Mr. J. Bamford expressed very nearly the same opinion.


Answered by Mr. J. Baines, jun.

Dew rises in the evening; it is the moisture of the earth converted into vapour by heat; but the coldness

of the night condences it, when its falls again to the earth.


Mr. M. Harrison says, in the day time, the rays of the sun convert the surface of aqueous fluids into vapour, which the atmosphere air holds in solution. The higher regions of the atmosphere contain less vapour than the strata nearer the surface of the earth, and every stratum of air descends a little lower during the night than it was during the day, owing to the cooling and condensing of the stratum nearest the earth, which deprives vapour of its latent heat, and it be comes dew.

The same, answered by Mr. J. B

The origin and matter of dew, are doubtless from the vapour and exhalations that rise from the earth and waters; but it is still disputed, whether it is formed from the vapours ascending from the earth during the night, or from the descent of such as have been already raised through the day. The most remarkable experiment adduced in proof of its rising, is that of M. Du Fay, of the Academy of Sciences, at Paris. He supposed that if the dew ascended it must wet a body placed low down, sooner than one placed in a higher situation.
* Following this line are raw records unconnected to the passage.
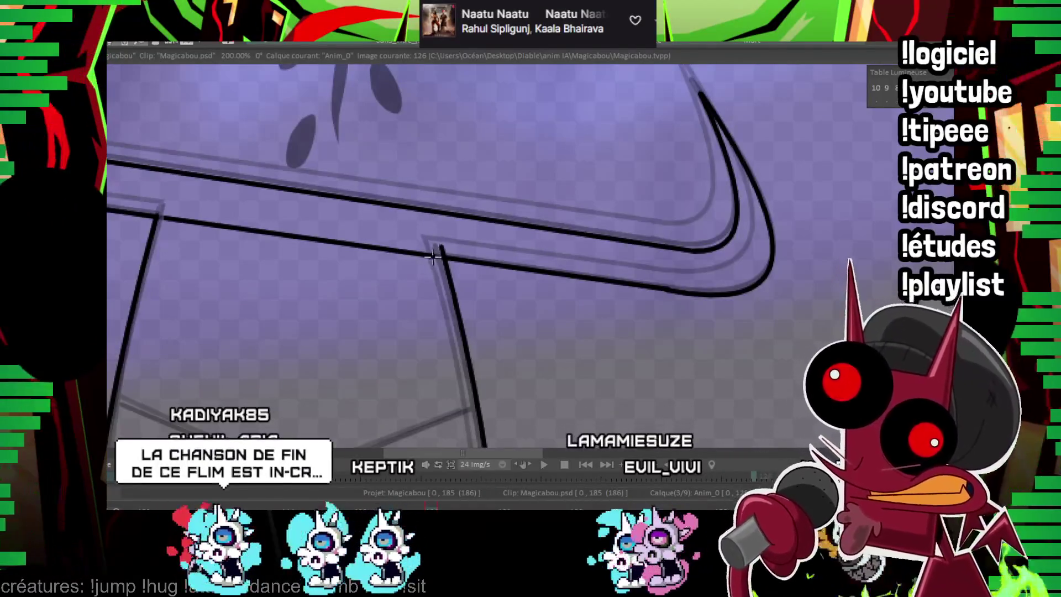
left_click_drag(442, 350, 476, 181)
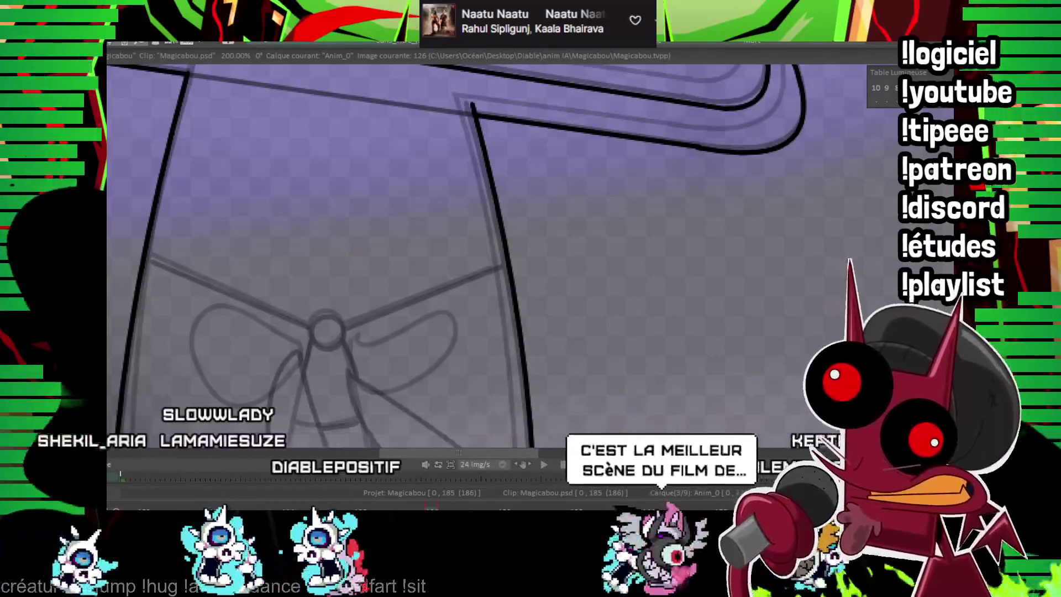
left_click_drag(356, 372, 395, 266)
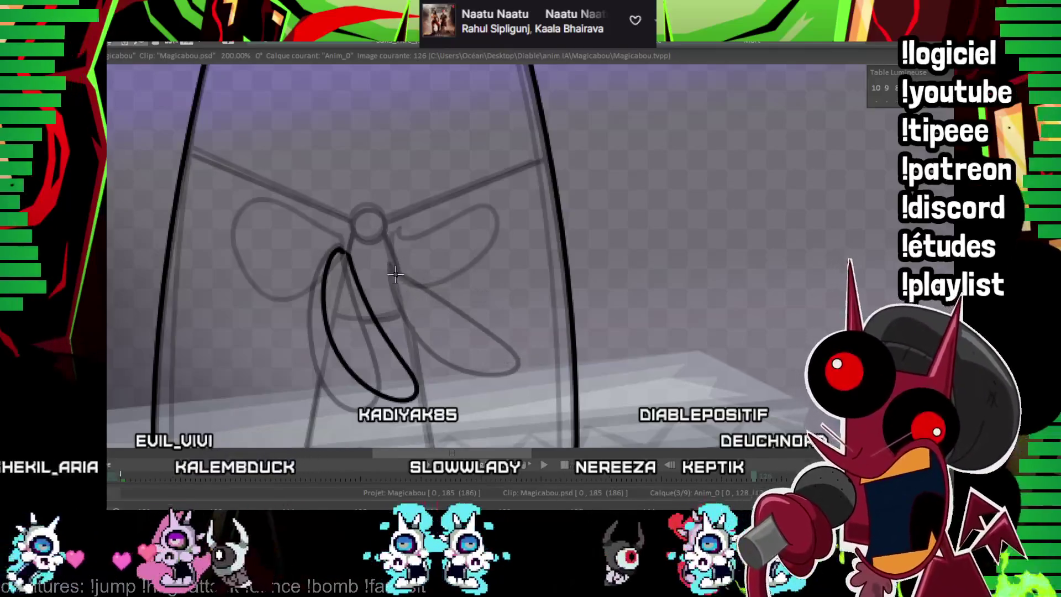
Step: Ink the bow's right loop, undoing the misshapen first attempt and redrawing it
left_click_drag(386, 253, 395, 273)
key("ctrl+z")
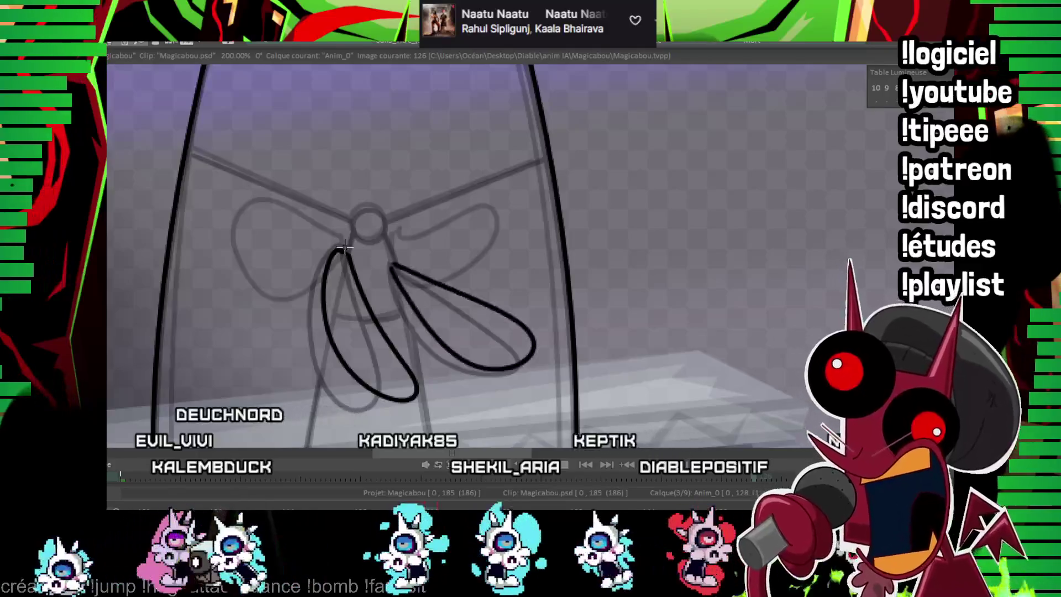
key("ctrl+z")
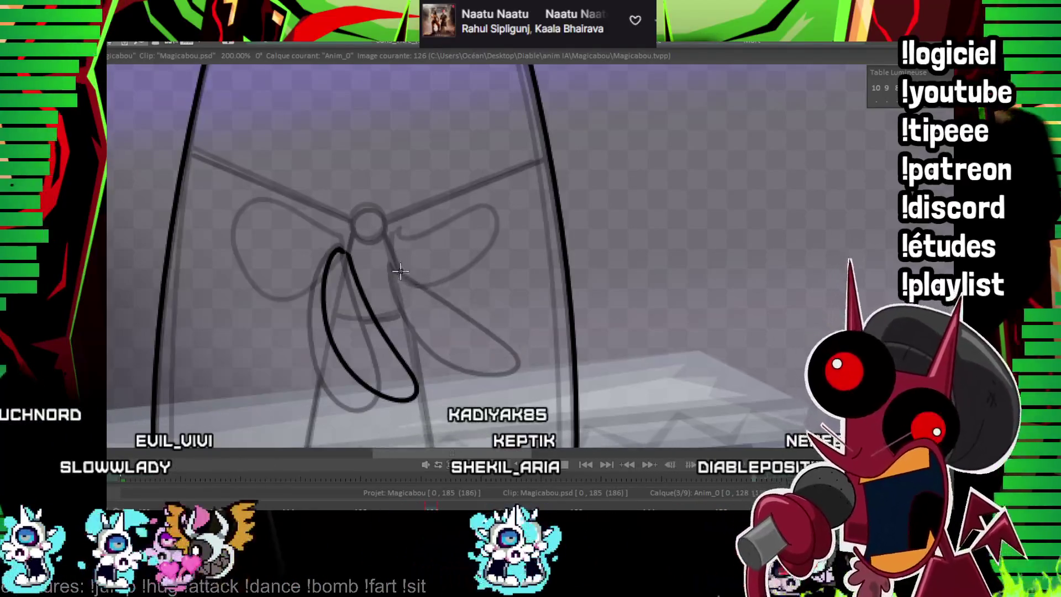
mouse_move(390, 265)
left_mouse_down()
mouse_move(486, 353)
mouse_move(520, 357)
mouse_move(449, 347)
left_mouse_up()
To determine this, he placed two ladders against one another, meeting at their tops, spreading wide asunder at the bottom, and so tall as to reach 32 feet high. To the several steps of these, he fastened large squares of glass, placing them in such a manner that they should not overshade one another. On the trial it appeared exactly as M. Du Fay had apprehended, the lower surface of the lowest piece of glass was first wetted, then the upper surface, then the lower surface of the pane next above it, and so on, till all the pieces were wetted to the top. M. Muschenbroek, who embraced the contrary opinion, thought he had invalidated all M. Du Fay's proofs, by repeating his experiments with the same success, on a plane covered with sheet-lead. But to this M. Du Fay replied, that there was no occasion for supposing the vapour to rise through the lead, nor from the very spot; but, that as it arose from the adjoining open


ground, the continual fluctuation of the air could not but spread it abroad; and carry it thither in its ascent. -On the other hand it has been said, that the reason why dew appears first on the lower parts of bodies, may be, that in the evening, the lower part of the atmosphere is first cooled, and consequently most disposed to part with its vapours. It seems, therefore, that the subject has not yet been fully determined by the experiments which have been made, nor indeed does it appear easy to make such as shall be perfectly decisive on the matter.
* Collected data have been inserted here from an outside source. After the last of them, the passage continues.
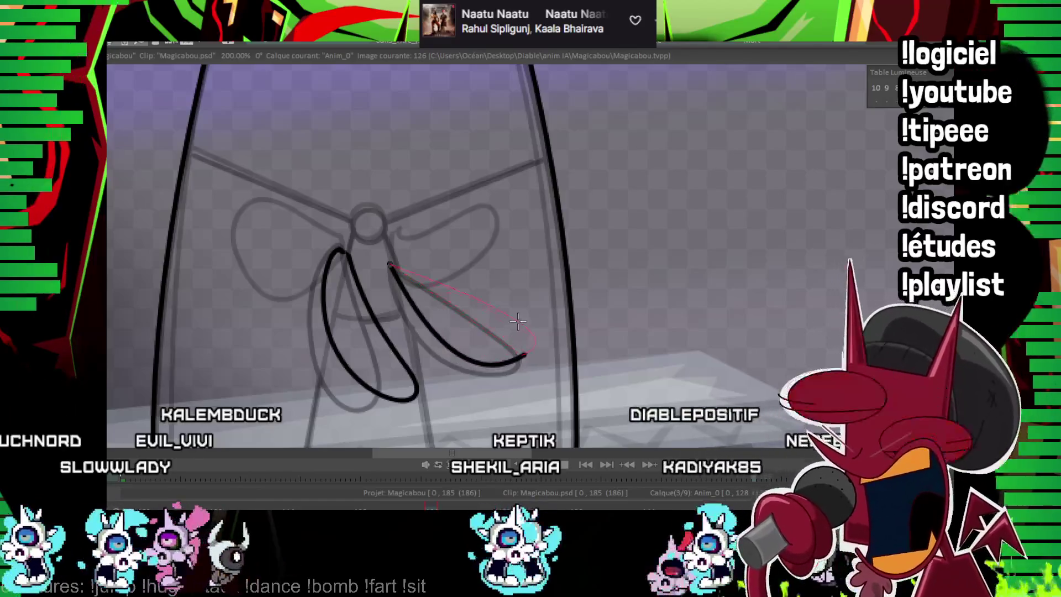
Step: Rotate and pan the canvas to review the inked bow and robe
mouse_move(479, 242)
left_mouse_down()
mouse_move(492, 259)
mouse_move(493, 314)
left_mouse_up()
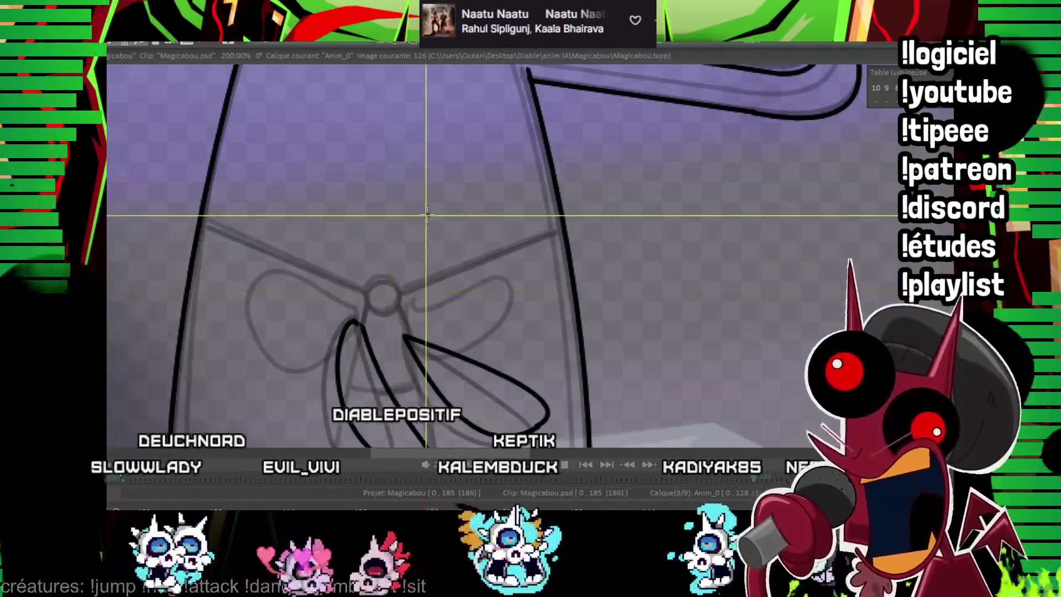
left_click_drag(426, 233, 410, 239)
Similar to the above are the communications by Mr. J. Bamford, Mr. Copsey, J. H. N. Mr. J. Smith, Mr. J. E. Savage, and Mr. R. T. jun.
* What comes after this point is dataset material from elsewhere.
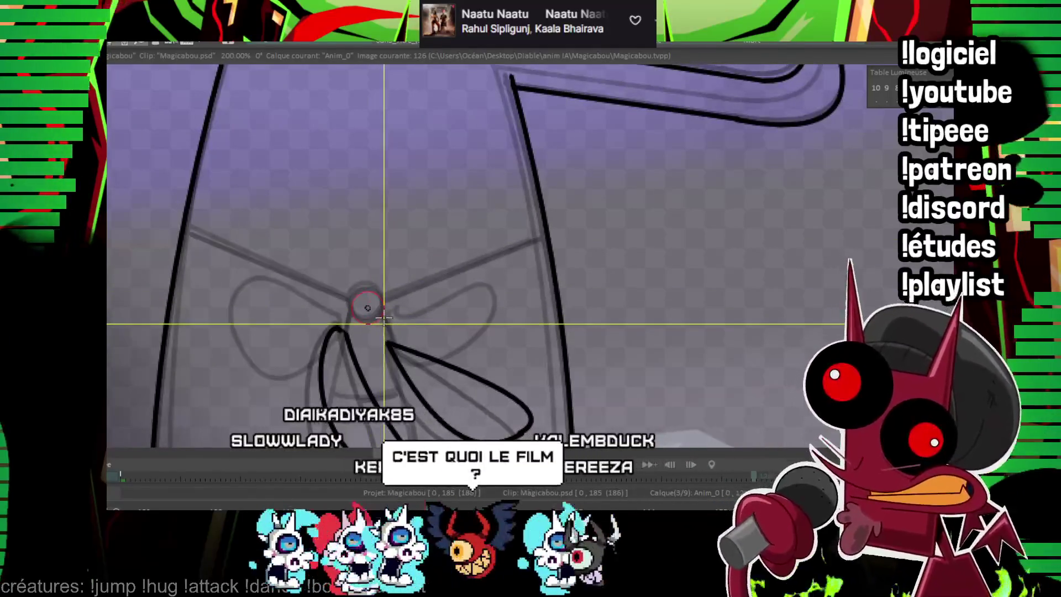
left_click_drag(384, 317, 374, 269)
Mr. A. Hirst, of Marsden, says, dew is produced by the heat of the sun in the following manner: during a summer day the ground acquires a considerable degree of heat, which causes the more fertile and wet grounds to evaporate their moisture, which is held in solution during the heat of the sun; but if it be not carried off by the wind, part of it (at least) falls down again after sunset, on being condensed by the cold. But at the same time, the earth continues to emit vapours during the night, on account of the heat communicated to it in the day time; and this will undoubtedly be condensed on the ground as it exudes; the greater portion of the dew found on rich land is thus formed by exhalation from the earth during the night, and the remainder by the condensation of vaponr already in the atmosphere, which in still weather will fall nearly equally. We never find much dew on dry roads and pavements, except after a misty night; but we frequently see very heavy dews on fertile lands, and proportionably less on barren wastes. I have lately inverted a large tub in a fertile field for several nights, and have always found dew under it the next morning, but not in such large quantities as on the adjacent grass, where the condensed vapours from the atmosphere had liberty to fall-I have also inverted the tub during the heat of the day for a few hours, and have found dew under it whilst the sun was yet up-this dew must have exuded from the ground, as described above.